18 Agustus lalu mungkin dilewatkan oleh sebagian orang dengan biasa saja. Ada yang menghabiskan akhir pekannya dengan menonton TV seharian, ada pula yang mengisinya dengan jalan-jalan bersama keluarga tercinta dan ada yang hanya mengisinya dengan tidur untuk mengistirahatkan tubuh yang sudah lelah dengan aktivitas kantor. Lain halnya dengan teman sekampusku yang satu ini. Dia seorang mahasiswi yang umurnya belum genap berkepala dua .Pada hari itu dia akan melaksanakan sebuah pernikahan. Upacara sakral yang mengharuskan pesertanya untuk saling mencintai sehidup semati. Sebuah ibadah yang dapat menyempurnakan separuh agamanya. Pengikatan komitmen kesetiaan yang dibalut dengan ijab qabul. Ya hari itu dia akan melaksanakannya.
Berita menyenangkan itu kudapat lewat jejaring sosial. Saya sendiri tidak begitu mengenalnya. Hanya sering mendengar beberapa teman saya yang membicarakan kepopulerannya. Setahu saya dia pernah menjadi gadis sampul disebuah majalah islami. Untuk masalah kecantikan sepertinya memang tidak diragukan lagi.
Tidak ada kembang api, tidak ada pula dangdut koplo namun sederhana apapun sebuah pernikahan akan tetap istimewa di mata pesertanya. Justru selimut haru menyelimuti kami yang menyaksikan ijab dan qabul. Ayah dari temanku menitikkan air mata. Merelakan anaknya untuk dinikahi lelaki yang kini menjadi suaminya.
Lelaki yang beruntung itu adalah seorang pengusaha tambang batu bara. Temanku baru mengenalnya beberapa hari saja.

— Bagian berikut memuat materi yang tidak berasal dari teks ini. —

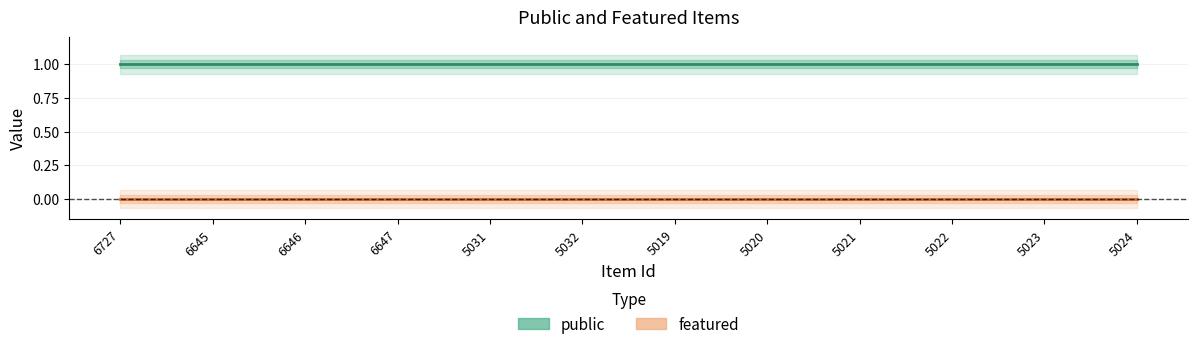

What is the label of the 5th point from the right?

5020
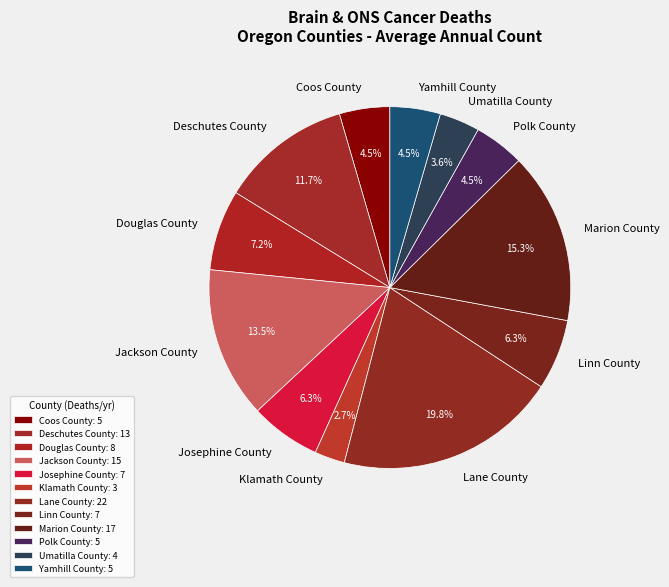

How many segments does this pie chart have?

12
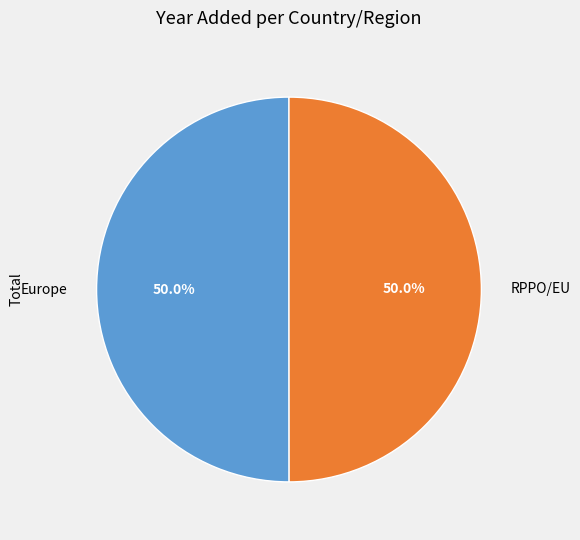

To the nearest percent, what percentage of the pie is Europe?

50%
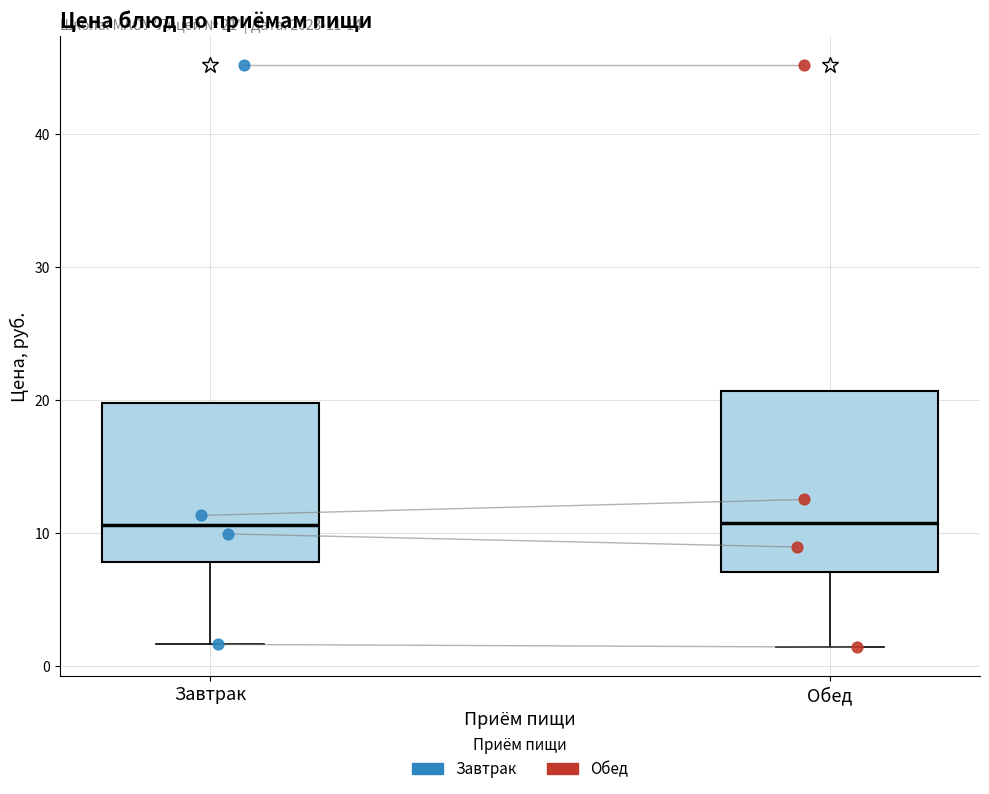

Which box is the tallest, from its lower edge to its upper edge?

Обед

Pertemuan dua insan tersebut berawal dari silaturahmi antara keluarga besar mereka. Entah topik apa yang dibicarakan sehingga bertemu pada titik yang dinamakan perjodohan. Jelas saja ini bukan perjodohan yang dipaksakan layaknya Siti Nurbaya. Tentunya atas persetujuan dari dua individu yang kini telah bersanding dipelaminan.
Sungguh sebuah roman picisan yang tak pernah disangka-sangka. Silaturahmi membuat cupid melepaskan panah cintanya kepada mereka. Membuat saya memahami bahwa silaturahmi bukan hanya memperkuat jaringan atau networking. Bahwa silaturahmi membuka pintu-pintu rejeki bahkan rejeki dalam bentuk pendamping hidup. Sudah banyak cerita seperti ini beredar lewat mulut ke mulut namun pada akhirnya hanya mereka yang meyakininya saja yang akan merasakan keajaibannya.

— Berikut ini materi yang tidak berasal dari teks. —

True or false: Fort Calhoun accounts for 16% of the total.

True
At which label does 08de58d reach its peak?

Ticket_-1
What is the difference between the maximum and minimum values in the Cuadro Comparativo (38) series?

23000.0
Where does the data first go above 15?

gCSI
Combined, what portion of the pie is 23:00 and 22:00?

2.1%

Bagi saya pertemuan mereka bukanlah sebuah kebetulan akan tetapi berkah dari indahnya silaturahmi. Pertemuan yang tak pernah diatur sebelumnya. Sebuah pertemuan yang memang dirahasiakan Tuhan. Jika anda ingin merasakan keajaiban, cobalah untuk bersilaturahmi.
~ Tulisan ini saya dedikasikan untuk Nino dan Mimi. Semoga menjadi keluarga yang sakinah mawaddah warrohmah.